You can specify the number of identities to generate, the input file, and the output format and more through command-line arguments.

```bash
python src/main.py <number_of_identities> [--names-file NAMES_FILE] [--surnames-file NAMES_FILE] [--output-file OUTPUT_FILE] [--output-format {csv,excel,json,parquet,all}]
```

### Command-Line Arguments

To generate 100 identities from a given names file and save them as CSV, JSON, Parquet and Excel (all is default):

```bash
python src/main.py 100 --names-file names.txt --surnames-file surnames.txt --output-file output/identities --output-format all
```

If no --names-file/--surnames-file argument is given, the tool will use the faker library to generate random names and surnames:

```bash
python identity_generator.py 100
```

### Arguments

- number_of_identities: The number of identities to generate (required).
- --names-file: Optional file containing the list of names and surnames (if not provided, random names will be generated using the faker library).
- --surnames-file: Optional file containing the list of names and surnames (if not provided, random names will be generated using the faker library).
- --output-file: Path to save the output file without extension (default is output/identities). The appropriate extension (.csv or .xlsx) will be added based on the --output-format.
- --output-format: Output format, either csv, excel, or both (default is both).
- --workers: Allows users to specify the number of parallel workers (CPU cores) to use.
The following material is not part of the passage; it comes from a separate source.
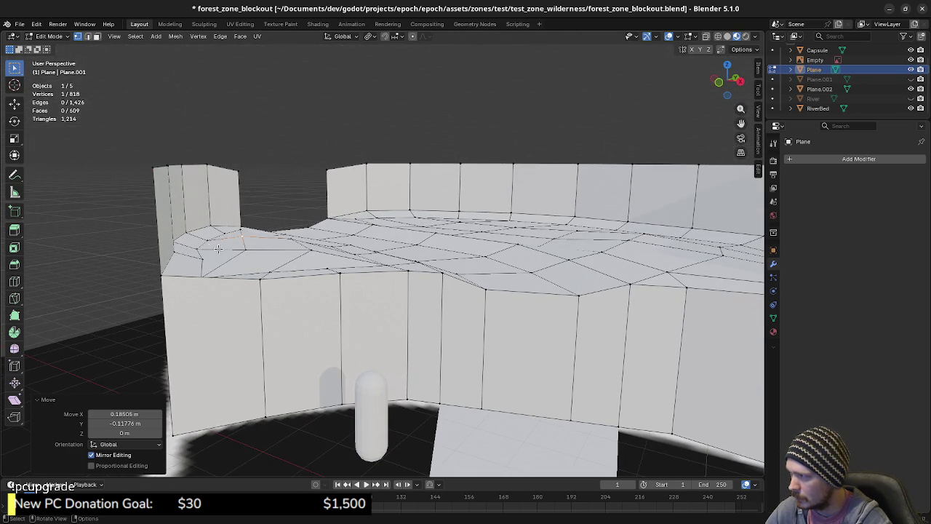
Step: Adjust vertex heights and raise the vertices at the wall corner about 0.2 m
key("g")
key("z")
left_click(239, 258)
Defaults to 4.

### Input File Format

The input file (surnames.txt) should contain surnames, one per line, like this:

```bash
John
Jane
```

The input file (names.txt) should contain names, one per line, like this:

```bash
Doe
Smith
```

The program will randomly combine these names and surnames to create identities.

## Output

The generated output will include the following columns:

```bash
username
password
email
isEmailVerified
name
surname
middlename
honorific
language
isActive
gender
communicationChannel
addressType
streetNumber
complementStreetNumber
streetType
streetName
complementLocation
complementIdentification
complementAddress
postalCode
locality
region
country
```

Each generated identity includes detailed address information, broken down into multiple columns:

- **Type**: Either "work" or "home".
- **StreetNumber**: The building or street number.
- **ComplementStreetNumber**: Additional street number information like "bis" or "ter" (optional).
- **StreetType**: Type of street (e.g., avenue, boulevard).
- **StreetName**: The name of the street.
- **Locality**: The city or town.
- **ComplementLocation**: Additional location information (optional).
- **ComplementIdentification**: Identification complements (optional).
- **ComplementAddress**: Additional address details such as apartment or suite number.
- **Region**: The region in France (e.g., ÃŽle-de-France).
- **Country**: Always "France".
- **PostalCode**: The postal code of the address.

## License

This project is licensed under the Apache License, Version 2.0.